Firefox Developer Edition 112 finally passed all the platform tests for :has(), so it won't be long it also should be enabled by default in mainstream. I hope 114 will have it. They finally implemented the sibling selectors like :has(.bla + .foo) and :has(.bla ~ .foo) and some of the "esoteric" complex stuff. This and @container queries allow for so much smarter and less bloated CSS.
I hope they bring a something so we don't need to use spans. I did a growing border-bottom and color from the center and using spans is just painful with Tailwind also in React.

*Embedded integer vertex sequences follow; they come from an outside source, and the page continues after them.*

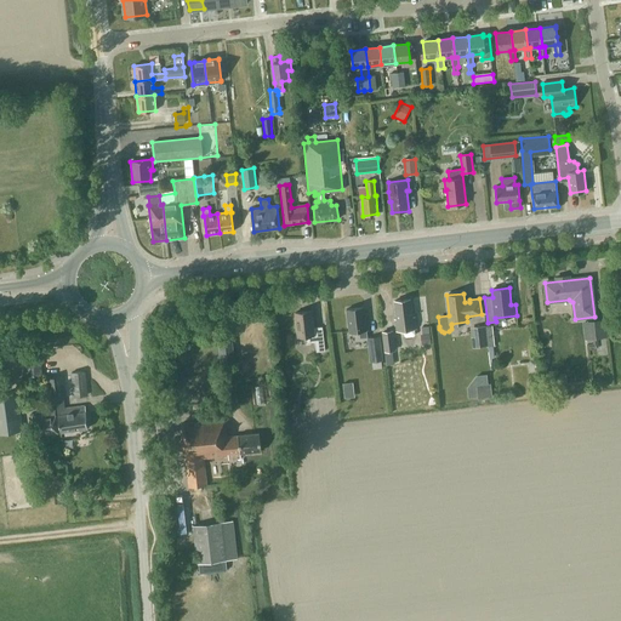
[(414,329),(416,329),(415,318),(412,318),(410,300),(394,301),(397,320),(394,320),(396,331),(404,330),(404,336),(406,337),(414,336),(415,335),(414,329)]
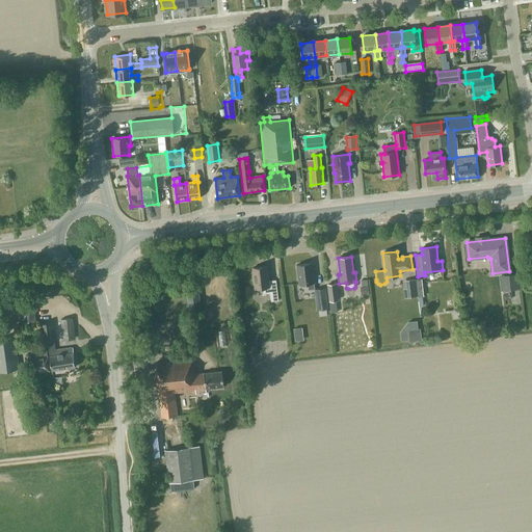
[(314,283),(312,263),(296,265),(299,285),(308,284),(309,290),(315,289),(314,283)]
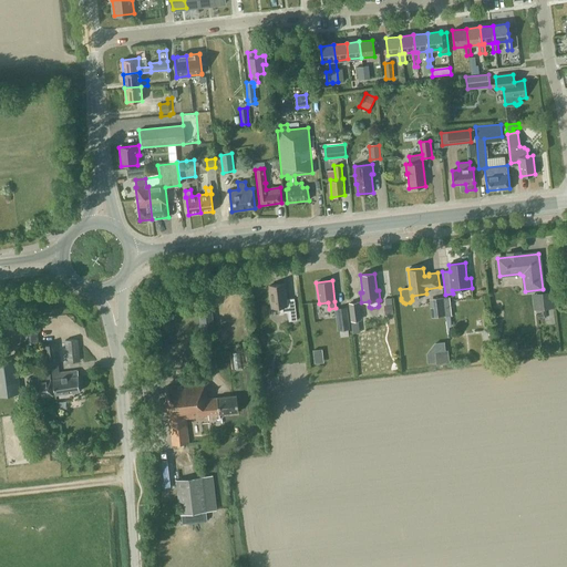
[(287,299),(285,284),(269,286),(271,308),(279,307),(280,313),(288,312),(289,321),(297,320),(294,299),(287,299)]
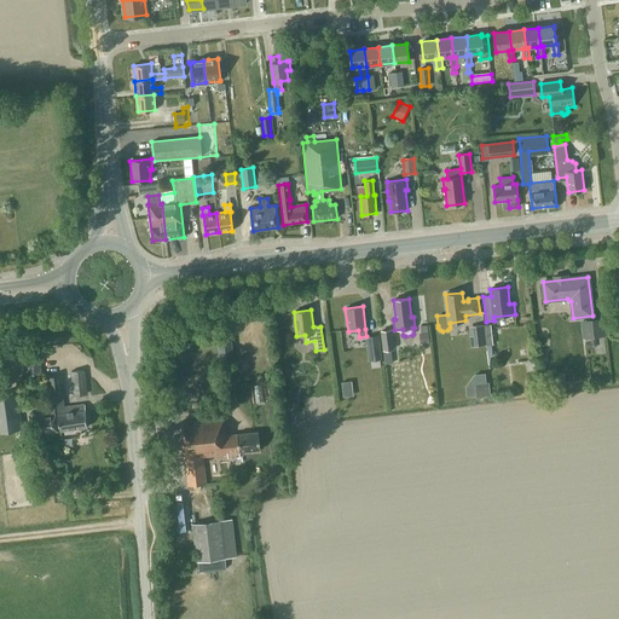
[(606,336),(603,318),(580,320),(582,339),(606,336)]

This is a really cool effect, and a great way to show multiple pseudo-classes working in tandem. That said, I do kind of disagree with your motivation here. In an ideal world, yes, this would be pure CSS. But right now what you've done is shifted the burden from Javascript (functionality) to HTML (structure), which I would argue is the least semantically correct between the two. It also adds a layer of complexity, at the cost of accuracy. Using JS, you could simply reposition the growing circle whenever the user clicks the button and be done with it. And if you're writing it as a component anyway as you suggested, you can just take care of it once in there. Plus it takes care of the developer having to remember to put in the invisible spans in as well. Just my $0.02 :)
I just started HTML and CSS recently and your tutorials are changing me in not itme you the best. God made people like you to help people like me, you are loved.
It doesn't look that magical now that we found out how sausage is made compared to when we saw a sausage preview, but we're here to be sausage makers anyway, so we are now happy with this new acquired skill. Thanks.